Солнце клонилось к закату точь-в-точь как в день самоубийства, вечер был тихим, долгим, золотисто-оранжевым. Мария Эке распахнула дверь своей лачужки, чтобы болящий подышал свежим душистым воздухом, несущим вместе с лесным благоуханием целительные силы жизни, а сама, поставив на пороге таз, принялась перестирывать окровавленные тряпицы, которыми бинтовала раненого. Женщины из простонародья, если только у них есть сердце, совершают героические подвиги естественно и неприметно. Они — евангельские Марфы[20], и нескончаемые хлопоты никогда не во вред их трезвому и ясному уму, как не во вред нелегкие полевые работы младенцам, которых они вынашивают под сердцем. Матушка Эке, казалось, целиком занялась стиркой, погрузив и глаза, и руки в коричневую от крови пену, но на самом деле все время приглядывала за своим больным. И вдруг она услыхала звон колокольчика. Не глухой тихий звон, который мог бы донестись из часовни отшельника, — в те революционные времена закрыли все церкви, и священники иной раз спасались в лесных чащобах, — нет, звон доносился из ремесленной мастерской и возвещал конец работы. Добродетелью Мария Эке была сродни римлянкам, она не предала своих детских молитв у изголовья колыбели и осталась верна вере отцов. Как только колокольчик отбивал семь ударов — неважно, где звонил колокольчик, — для нее наступал священный миг, о котором когда-то благовестили онемевшие после революции колокольни, — миг вечерней молитвы. Услышав седьмой удар, матушка Эке оставила мокрые тряпицы, которые собралась уже было выкрутить и развесить на орешнике, поднесла узловатую мокрую руку ко лбу — пергаментно-желтому в глазах людей, осененному золотым сиянием в глазах Господа — и предалась всем своим благородным и добрым сердцем молитве.
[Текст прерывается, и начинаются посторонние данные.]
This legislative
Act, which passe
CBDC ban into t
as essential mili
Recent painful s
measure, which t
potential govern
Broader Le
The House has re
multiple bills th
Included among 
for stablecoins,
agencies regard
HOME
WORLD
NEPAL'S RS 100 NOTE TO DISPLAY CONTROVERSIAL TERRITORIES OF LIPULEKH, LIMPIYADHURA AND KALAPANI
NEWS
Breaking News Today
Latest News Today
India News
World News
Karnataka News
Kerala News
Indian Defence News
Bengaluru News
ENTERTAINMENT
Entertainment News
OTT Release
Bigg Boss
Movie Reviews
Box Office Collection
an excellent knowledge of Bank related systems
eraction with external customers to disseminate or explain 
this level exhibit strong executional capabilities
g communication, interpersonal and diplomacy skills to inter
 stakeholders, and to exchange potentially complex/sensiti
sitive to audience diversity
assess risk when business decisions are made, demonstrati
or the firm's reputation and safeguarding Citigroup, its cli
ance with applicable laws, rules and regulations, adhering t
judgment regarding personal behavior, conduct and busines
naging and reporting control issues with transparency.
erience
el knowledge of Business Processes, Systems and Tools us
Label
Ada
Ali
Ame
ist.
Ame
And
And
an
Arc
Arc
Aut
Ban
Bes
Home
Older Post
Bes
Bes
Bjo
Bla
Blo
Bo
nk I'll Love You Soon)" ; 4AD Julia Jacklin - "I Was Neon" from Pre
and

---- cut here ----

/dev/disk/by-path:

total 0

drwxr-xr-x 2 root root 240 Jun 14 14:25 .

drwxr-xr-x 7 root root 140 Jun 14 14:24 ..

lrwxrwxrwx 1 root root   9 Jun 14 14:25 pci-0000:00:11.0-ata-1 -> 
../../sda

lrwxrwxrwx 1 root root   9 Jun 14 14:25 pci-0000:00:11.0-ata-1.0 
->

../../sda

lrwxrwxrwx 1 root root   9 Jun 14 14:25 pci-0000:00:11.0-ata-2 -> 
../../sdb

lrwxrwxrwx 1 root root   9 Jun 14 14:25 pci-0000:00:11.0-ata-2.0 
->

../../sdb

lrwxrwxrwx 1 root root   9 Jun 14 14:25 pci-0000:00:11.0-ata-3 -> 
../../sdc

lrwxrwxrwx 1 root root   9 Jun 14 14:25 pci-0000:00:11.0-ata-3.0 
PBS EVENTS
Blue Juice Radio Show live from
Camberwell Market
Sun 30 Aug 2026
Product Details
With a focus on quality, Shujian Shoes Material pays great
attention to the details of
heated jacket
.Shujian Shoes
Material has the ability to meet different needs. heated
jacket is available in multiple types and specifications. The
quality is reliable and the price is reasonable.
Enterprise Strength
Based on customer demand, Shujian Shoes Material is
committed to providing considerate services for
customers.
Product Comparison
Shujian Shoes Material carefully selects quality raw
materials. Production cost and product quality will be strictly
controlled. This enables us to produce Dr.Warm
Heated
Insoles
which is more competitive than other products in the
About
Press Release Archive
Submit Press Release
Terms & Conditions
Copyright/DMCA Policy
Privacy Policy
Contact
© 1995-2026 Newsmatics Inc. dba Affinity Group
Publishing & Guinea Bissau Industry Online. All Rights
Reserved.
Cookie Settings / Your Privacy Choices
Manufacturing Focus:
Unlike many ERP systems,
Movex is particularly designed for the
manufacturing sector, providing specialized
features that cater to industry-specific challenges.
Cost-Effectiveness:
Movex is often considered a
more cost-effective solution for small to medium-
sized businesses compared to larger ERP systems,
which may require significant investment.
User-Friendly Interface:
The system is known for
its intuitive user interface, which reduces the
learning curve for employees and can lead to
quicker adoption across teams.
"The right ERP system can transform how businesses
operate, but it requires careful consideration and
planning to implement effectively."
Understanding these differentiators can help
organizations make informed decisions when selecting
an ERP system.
Спасение наше приходит к нам порой через погибель, крестное знамение призвало крестную муку.
Пять гвардейцев вышли волчьим шагом из леса и остановились на обочине дороги. Опершись на ружья, настороженно и молчаливо вглядывались они в мирную змейку дороги и были похожи на гончих, что вынюхивают по зарослям дичь. Дичью для них были люди. Гвардейцы охотились за «совиными братьями». После недавней победы они выискивали тех, кто сумел затаиться и спрятаться на окрестных хуторах и фермах. Они давно уже приметили домишко матушки Эке — алый свет закатного солнца славно подновил его черепицу — и кивали друг другу на приоткрытую дверь и на усталую немолодую женщину, что мирно стирала белье на пороге. Когда же, оставив таз, женщина принялась молиться и осенила себя крестом Спасителя, который гвардейцы привыкли проклинать, они больше не сомневались: перед ними шуанка, — и с громкими криками двинулись к ней.